START TEXT FOR ANALYSIS

Proud Mary
2018, R, 89 min. Directed by Babak Najafi. Starring Taraji P. Henson, Neal McDonough, Danny Glover, Xander Berkeley, Billy Brown, Jahi Di'Allo Winston.
REVIEWED By Marc Savlov, Fri., Jan. 19, 2018
Make no mistake, now is the time for the explicit return of righteous and baadasssss “blaxploitation” filmmaking, the action subgenre that commanded urban audiences everywhere in the Seventies and early Eighties. Think Richard Roundtree’s electrifying turn as private detective John Shaft, 1972’s Curtis Mayfield-scored Superfly, or Pam Grier in Foxy Brown, empowering and notably profitable movies that gave Marvel Comics' Luke Cage, Hero for Hire a run for his muscles. The genre never totally expired (cf. Quentin Tarantino’s Jackie Brown) but it took a beating as soon as Ronald Reagan declared “morning in America.”
Enter Proud Mary, a studied but silly misfire from the director of the abysmal London Has Fallen that attempts to walk the walk without ever actually being a movie genre fans, or much of anyone else for that matter, would want to see.

END TEXT FOR ANALYSIS
START DATASET RECORDS

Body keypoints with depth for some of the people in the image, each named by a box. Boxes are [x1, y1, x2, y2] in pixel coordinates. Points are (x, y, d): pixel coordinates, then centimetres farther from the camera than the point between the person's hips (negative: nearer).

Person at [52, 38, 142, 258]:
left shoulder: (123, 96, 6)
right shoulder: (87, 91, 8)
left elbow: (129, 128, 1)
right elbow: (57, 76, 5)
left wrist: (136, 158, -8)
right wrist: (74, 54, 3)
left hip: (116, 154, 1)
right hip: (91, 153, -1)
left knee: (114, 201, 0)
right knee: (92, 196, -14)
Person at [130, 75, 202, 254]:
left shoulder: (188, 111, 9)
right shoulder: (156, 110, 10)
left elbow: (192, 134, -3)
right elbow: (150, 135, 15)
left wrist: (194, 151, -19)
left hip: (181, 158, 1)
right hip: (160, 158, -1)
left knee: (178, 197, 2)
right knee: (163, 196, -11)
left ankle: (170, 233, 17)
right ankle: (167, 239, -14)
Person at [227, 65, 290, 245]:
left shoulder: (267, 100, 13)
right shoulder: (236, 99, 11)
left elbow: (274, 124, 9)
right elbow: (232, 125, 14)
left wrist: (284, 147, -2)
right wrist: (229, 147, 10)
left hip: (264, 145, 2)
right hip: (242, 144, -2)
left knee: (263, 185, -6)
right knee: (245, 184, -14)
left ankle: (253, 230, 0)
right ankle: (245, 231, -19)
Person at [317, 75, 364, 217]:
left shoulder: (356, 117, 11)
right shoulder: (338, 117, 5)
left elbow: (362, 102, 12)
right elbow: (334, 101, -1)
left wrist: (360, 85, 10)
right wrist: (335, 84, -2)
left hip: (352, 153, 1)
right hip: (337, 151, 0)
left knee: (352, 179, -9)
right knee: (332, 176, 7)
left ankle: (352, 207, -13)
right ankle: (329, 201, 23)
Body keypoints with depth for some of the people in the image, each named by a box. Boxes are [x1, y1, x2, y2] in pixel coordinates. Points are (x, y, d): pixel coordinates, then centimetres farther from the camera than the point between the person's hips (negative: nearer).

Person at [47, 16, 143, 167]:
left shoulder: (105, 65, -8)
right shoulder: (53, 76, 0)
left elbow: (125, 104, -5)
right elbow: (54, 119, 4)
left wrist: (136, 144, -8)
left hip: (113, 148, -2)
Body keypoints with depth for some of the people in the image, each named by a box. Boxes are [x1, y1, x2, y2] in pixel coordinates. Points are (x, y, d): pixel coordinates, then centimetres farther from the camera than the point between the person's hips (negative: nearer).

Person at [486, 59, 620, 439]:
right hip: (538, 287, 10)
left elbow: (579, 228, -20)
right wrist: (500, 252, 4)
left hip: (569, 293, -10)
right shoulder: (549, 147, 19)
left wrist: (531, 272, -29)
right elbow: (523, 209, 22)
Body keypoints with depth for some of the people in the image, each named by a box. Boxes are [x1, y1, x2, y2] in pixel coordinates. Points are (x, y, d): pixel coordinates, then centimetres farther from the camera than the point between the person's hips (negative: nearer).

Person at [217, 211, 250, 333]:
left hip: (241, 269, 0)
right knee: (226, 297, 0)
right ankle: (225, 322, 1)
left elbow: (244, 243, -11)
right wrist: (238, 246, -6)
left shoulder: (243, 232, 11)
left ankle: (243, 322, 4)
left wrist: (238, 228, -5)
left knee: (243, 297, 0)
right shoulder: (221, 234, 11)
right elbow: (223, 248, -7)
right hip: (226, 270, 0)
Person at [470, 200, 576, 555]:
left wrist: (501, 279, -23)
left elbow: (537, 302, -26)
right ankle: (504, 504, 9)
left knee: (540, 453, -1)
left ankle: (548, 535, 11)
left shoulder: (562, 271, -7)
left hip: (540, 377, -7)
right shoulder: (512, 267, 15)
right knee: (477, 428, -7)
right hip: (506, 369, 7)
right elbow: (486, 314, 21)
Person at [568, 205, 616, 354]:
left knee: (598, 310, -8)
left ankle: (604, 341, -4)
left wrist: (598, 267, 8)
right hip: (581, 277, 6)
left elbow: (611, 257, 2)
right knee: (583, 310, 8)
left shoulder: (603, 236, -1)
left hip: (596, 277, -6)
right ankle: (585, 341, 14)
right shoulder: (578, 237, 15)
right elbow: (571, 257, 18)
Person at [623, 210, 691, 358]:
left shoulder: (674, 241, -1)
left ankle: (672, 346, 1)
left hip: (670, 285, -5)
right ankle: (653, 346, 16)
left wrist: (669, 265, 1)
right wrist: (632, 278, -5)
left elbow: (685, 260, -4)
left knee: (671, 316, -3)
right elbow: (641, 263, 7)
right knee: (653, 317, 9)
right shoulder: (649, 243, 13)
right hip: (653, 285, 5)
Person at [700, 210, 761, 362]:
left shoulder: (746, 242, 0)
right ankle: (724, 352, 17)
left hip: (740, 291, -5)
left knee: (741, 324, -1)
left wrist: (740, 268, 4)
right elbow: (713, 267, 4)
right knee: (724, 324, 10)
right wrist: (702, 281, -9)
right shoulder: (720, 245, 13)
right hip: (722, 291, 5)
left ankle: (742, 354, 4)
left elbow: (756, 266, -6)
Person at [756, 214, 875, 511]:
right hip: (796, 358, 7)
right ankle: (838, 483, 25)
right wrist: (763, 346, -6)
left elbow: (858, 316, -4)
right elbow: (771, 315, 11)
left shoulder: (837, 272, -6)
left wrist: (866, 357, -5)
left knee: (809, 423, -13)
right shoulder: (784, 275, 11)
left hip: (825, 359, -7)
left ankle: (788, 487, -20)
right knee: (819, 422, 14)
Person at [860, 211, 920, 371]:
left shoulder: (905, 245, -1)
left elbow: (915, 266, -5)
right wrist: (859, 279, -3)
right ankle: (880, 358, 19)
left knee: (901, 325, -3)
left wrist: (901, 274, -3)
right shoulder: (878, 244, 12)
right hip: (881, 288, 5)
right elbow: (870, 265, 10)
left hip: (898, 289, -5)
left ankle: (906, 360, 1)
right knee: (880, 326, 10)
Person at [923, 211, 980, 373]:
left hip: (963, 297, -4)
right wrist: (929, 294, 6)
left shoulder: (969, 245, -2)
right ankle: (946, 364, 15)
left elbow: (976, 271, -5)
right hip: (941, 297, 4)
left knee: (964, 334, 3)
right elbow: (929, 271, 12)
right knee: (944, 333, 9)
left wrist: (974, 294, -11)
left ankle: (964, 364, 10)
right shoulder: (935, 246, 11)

END DATASET RECORDS

**TASK INSTRUCTIONS**:
1. Copy the part of the Proud Mary review above from "Enter Proud Mary, a" to "want to see.", word for word.
2. Answer these questions using the Proud Mary review above:
(a) Who directed the film?
(b) Which Quentin Tarantino film does the review mention?
(c) Which earlier film by the same director does the review call abysmal?

**PER-TASK ANSWERS**:
1.
Enter Proud Mary, a studied but silly misfire from the director of the abysmal London Has Fallen that attempts to walk the walk without ever actually being a movie genre fans, or much of anyone else for that matter, would want to see.

2.
(a) Babak Najafi
(b) Jackie Brown
(c) London Has Fallen